Each CAM monitors the communications on its own side of the bridge. The first time a device accesses the network it issues a message that contains its own address (which is like the return address on an envelope). The CAM on that side captures that address. The CAM then monitors the traffic on the OTHER side of the bridge, and if a device on that side has a message whose outgoing address matches one of the addresses in the CAM, then the bridge lets the message pass through. Otherwise the bridge blocks the message.

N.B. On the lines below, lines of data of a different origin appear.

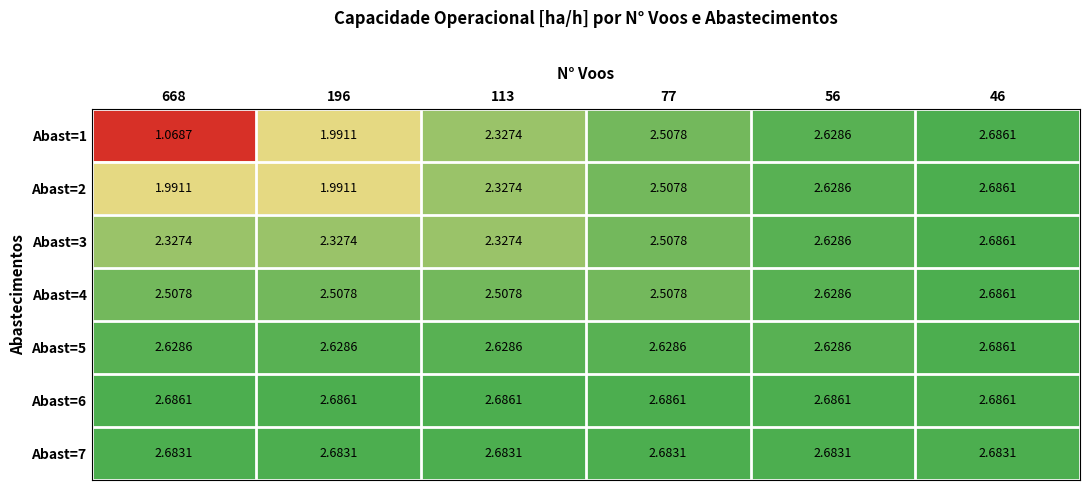

What is the total value across all series at 113?

17.5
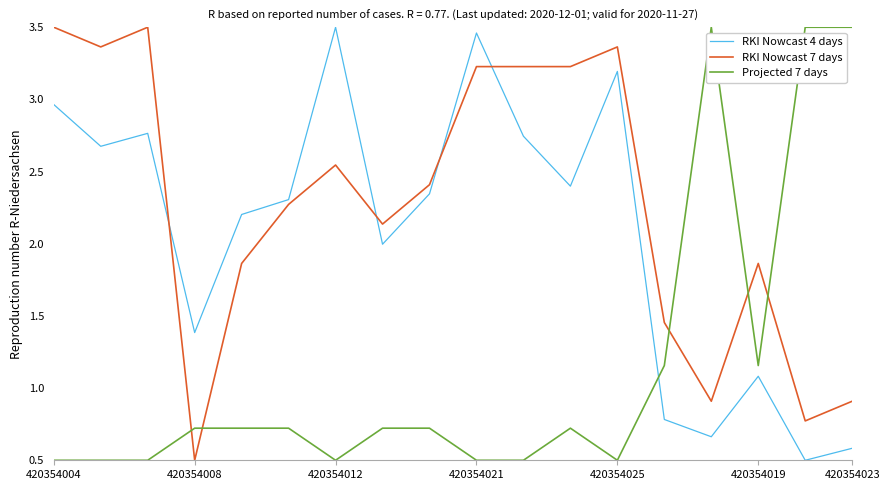

Which series has the largest total across all categories?

RKI Nowcast 7 days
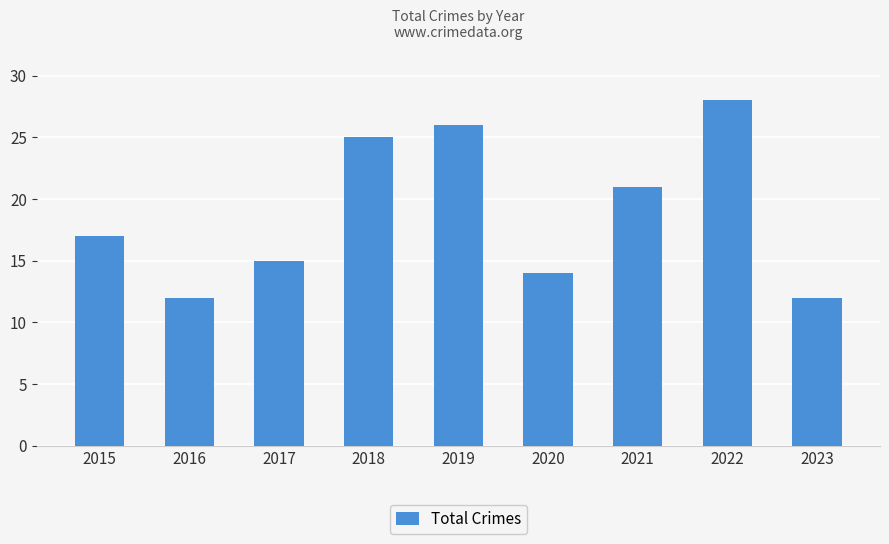

How many bars are there in total?

9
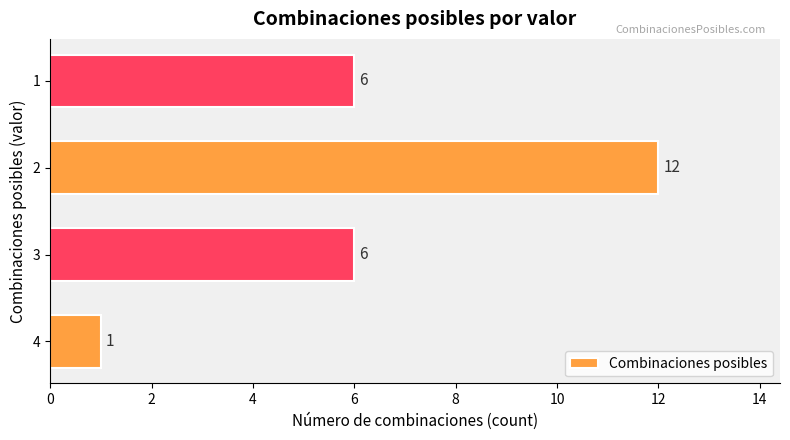

What is the average value?

6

This sort of CAM uses a less elaborate cell than the old Intel design, and is built of CMOS rather than fast Schottky TTL. One enhancement that is now common is the introduction of a third state, where each input can be ignored. This allows a single CAM location to match a number of inputs within a range of addresses, rather than only a single address. These are called TCAMs or “Ternary CAMs”. TCAMs today tend to be absorbed into more complex chips dubbed “Network Processing Units” or “Network Search Engines,” a few of which are offered by Renesas through its acquisition of IDT.
CAMs are also of interest to the AI community for pattern matching. GSI Technology makes a specialized CAM called the Gemini APU (associative processing unit) that is tailored for AI applications. I am not well-enough versed on this application to be able to explain exactly how it is used.
Suffice it to say that CAMs are used in everyday applications without being very visible. They’re one of a number of very interesting specialty memory types that The Memory Guy hopes to find time to cover in future posts.